We may be sure that the eye that could stay open stayed open that night as long as it could, and that the one ear listened to the sleepy song until the song got too low to be heard, until it was too tender to be felt vibrating along those soft arms, until Fionn was asleep again, with a new picture in his little head and a new notion to ponder on.
The mother of himself! His own mother!
But when he awakened she was gone.
She was going back secretly, in dread of the sons of Morna, slipping through gloomy woods, keeping away from habitations, getting by desolate and lonely ways to her lord in Kerry.
Perhaps it was he that was afraid of the sons of Morna, and perhaps she loved him.
CHAPTER III
THE women Druids, his guardians, belonged to his father’s people. Bovmall was Uail’s sister, and, consequently, Fionn’s aunt. Only such a blood-tie could have bound them to the clann-Baiscne, for it is not easy, having moved in the world of court and camp, to go hide with a baby in a wood; and to live, as they must have lived, in terror.

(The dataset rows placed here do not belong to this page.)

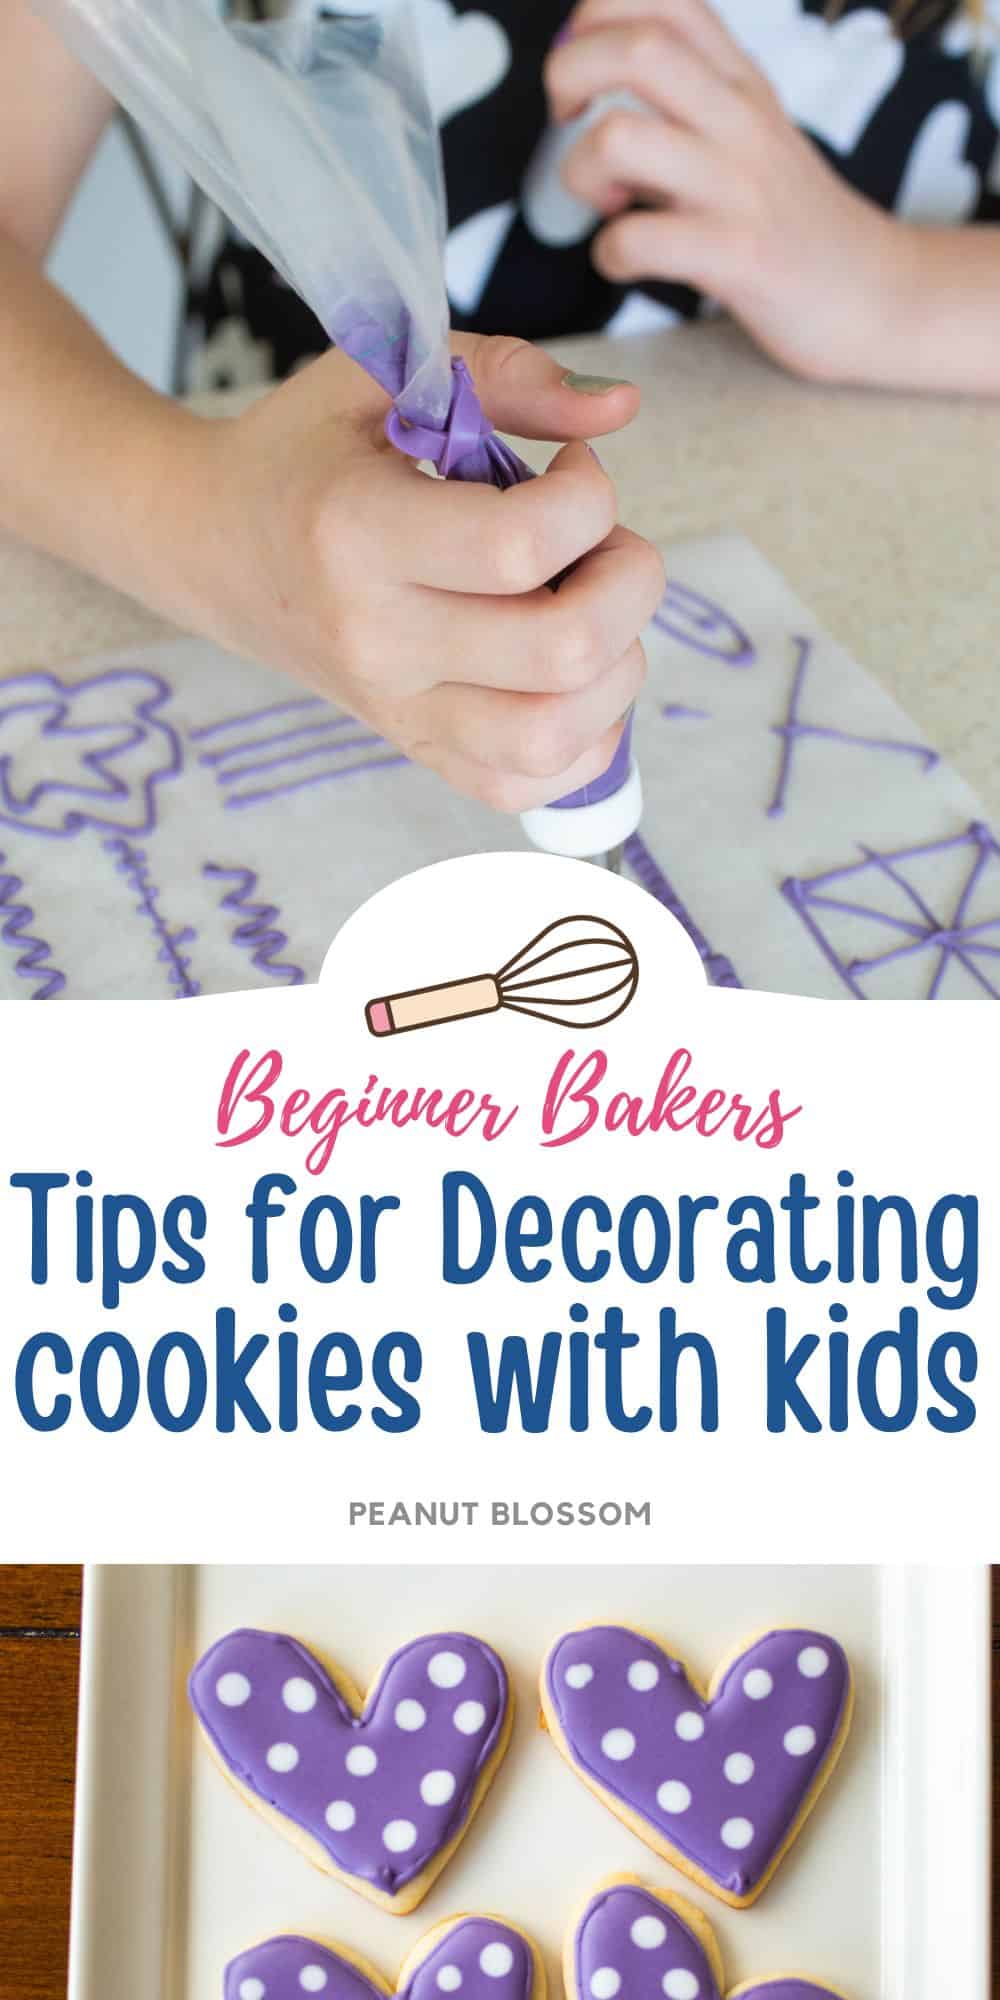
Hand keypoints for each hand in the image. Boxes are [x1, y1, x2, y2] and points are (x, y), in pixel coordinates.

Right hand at [169, 335, 663, 811]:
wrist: (212, 547)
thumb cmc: (304, 453)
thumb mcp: (380, 377)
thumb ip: (505, 373)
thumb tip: (620, 408)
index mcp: (358, 534)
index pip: (522, 546)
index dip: (589, 496)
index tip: (571, 466)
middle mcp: (378, 640)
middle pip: (565, 650)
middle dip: (628, 581)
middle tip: (599, 542)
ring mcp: (397, 709)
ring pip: (556, 735)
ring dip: (616, 666)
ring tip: (588, 607)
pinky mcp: (416, 749)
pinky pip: (525, 786)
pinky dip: (583, 740)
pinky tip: (569, 674)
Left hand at [547, 0, 902, 383]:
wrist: (877, 294)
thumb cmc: (792, 221)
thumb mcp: (750, 130)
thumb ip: (685, 96)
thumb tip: (588, 76)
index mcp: (739, 79)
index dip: (596, 17)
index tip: (585, 71)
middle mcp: (740, 119)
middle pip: (635, 46)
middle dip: (568, 76)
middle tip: (568, 126)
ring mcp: (740, 187)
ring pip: (620, 137)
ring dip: (582, 173)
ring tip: (609, 202)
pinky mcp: (739, 257)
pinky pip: (637, 240)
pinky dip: (610, 254)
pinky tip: (627, 260)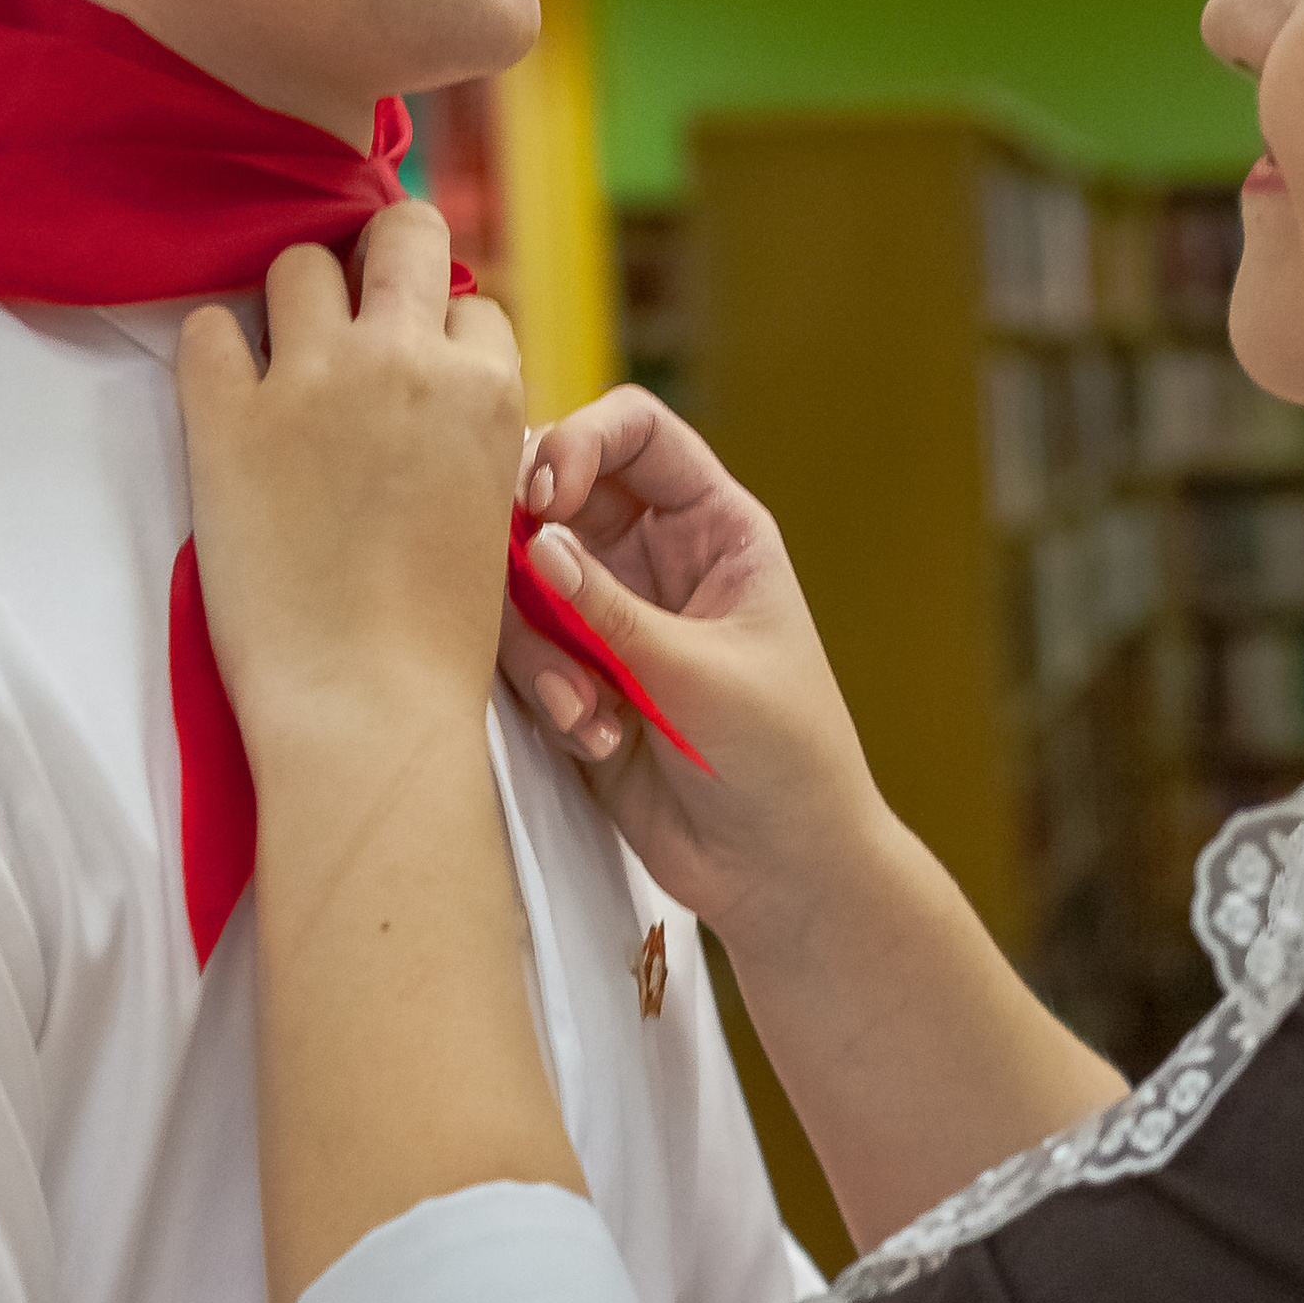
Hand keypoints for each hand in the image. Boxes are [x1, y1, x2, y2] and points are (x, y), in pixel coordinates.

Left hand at [176, 205, 523, 767]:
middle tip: (350, 302)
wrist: (365, 709)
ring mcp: (314, 384)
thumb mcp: (490, 513)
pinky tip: (226, 402)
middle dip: (379, 253)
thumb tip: (432, 400)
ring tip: (283, 363)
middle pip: (400, 229)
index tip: (412, 365)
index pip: (470, 303)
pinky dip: (214, 356)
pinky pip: (206, 330)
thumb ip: (468, 436)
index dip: (438, 330)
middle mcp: (407, 362)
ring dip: (292, 303)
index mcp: (487, 391)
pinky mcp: (228, 420)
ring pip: (298, 264)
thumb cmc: (436, 641)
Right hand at [495, 391, 886, 957]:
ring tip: (587, 709)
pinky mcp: (574, 678)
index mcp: (714, 525)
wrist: (779, 870)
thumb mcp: (701, 672)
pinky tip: (593, 736)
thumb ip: (609, 609)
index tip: (543, 496)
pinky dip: (543, 693)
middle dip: (526, 543)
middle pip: (556, 494)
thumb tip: (532, 541)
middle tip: (523, 589)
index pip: (636, 431)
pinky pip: (521, 654)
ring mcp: (608, 618)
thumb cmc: (782, 759)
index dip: (580, 440)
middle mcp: (654, 557)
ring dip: (541, 646)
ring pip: (523, 582)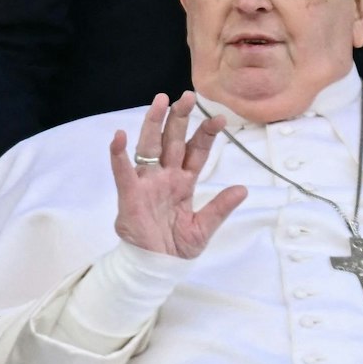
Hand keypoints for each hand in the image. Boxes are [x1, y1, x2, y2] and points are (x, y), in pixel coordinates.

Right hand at [109, 92, 246, 258]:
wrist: (156, 267)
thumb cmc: (177, 247)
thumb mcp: (204, 228)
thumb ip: (220, 208)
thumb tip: (243, 189)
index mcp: (184, 182)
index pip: (196, 152)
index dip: (206, 135)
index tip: (220, 118)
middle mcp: (165, 176)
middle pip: (173, 141)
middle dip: (180, 118)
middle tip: (188, 96)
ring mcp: (147, 183)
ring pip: (150, 146)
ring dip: (154, 123)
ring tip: (160, 100)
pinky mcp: (130, 194)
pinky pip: (123, 172)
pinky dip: (119, 154)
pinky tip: (120, 136)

What stories they would have told the child of the sons of Morna. Of Morna himself, the huge-shouldered, stern-eyed, violent Connachtman; and of his sons—young Goll Mor mac Morna in particular, as huge-shouldered as his father, as fierce in the onset, but merry-eyed when the other was grim, and bubbling with a laughter that made men forgive even his butcheries. Of Cona’n Mael mac Morna his brother, gruff as a badger, bearded like a boar, bald as a crow, and with a tongue that could manage an insult where another man would not find even a stammer. His boast was that when he saw an open door he went into it, and when he saw a closed door he went into it. When he saw a peaceful man he insulted him, and when he met a man who was not peaceful he insulted him. There was Garra Duv mac Morna, and savage Art Og, who cared as little for their own skins as they did for the next man’s, and Garra must have been rough indeed to have earned in that clan the name of the Rough mac Morna. There were others: wild Connachtmen all, as untameable, as unaccountable as their own wonderful countryside.
Fionn would have heard much of them, and it is likely that he practised on a nettle at taking the head off Goll, and that he hunted a sheep from cover in the implacable manner he intended later on for Cona’n the Swearer.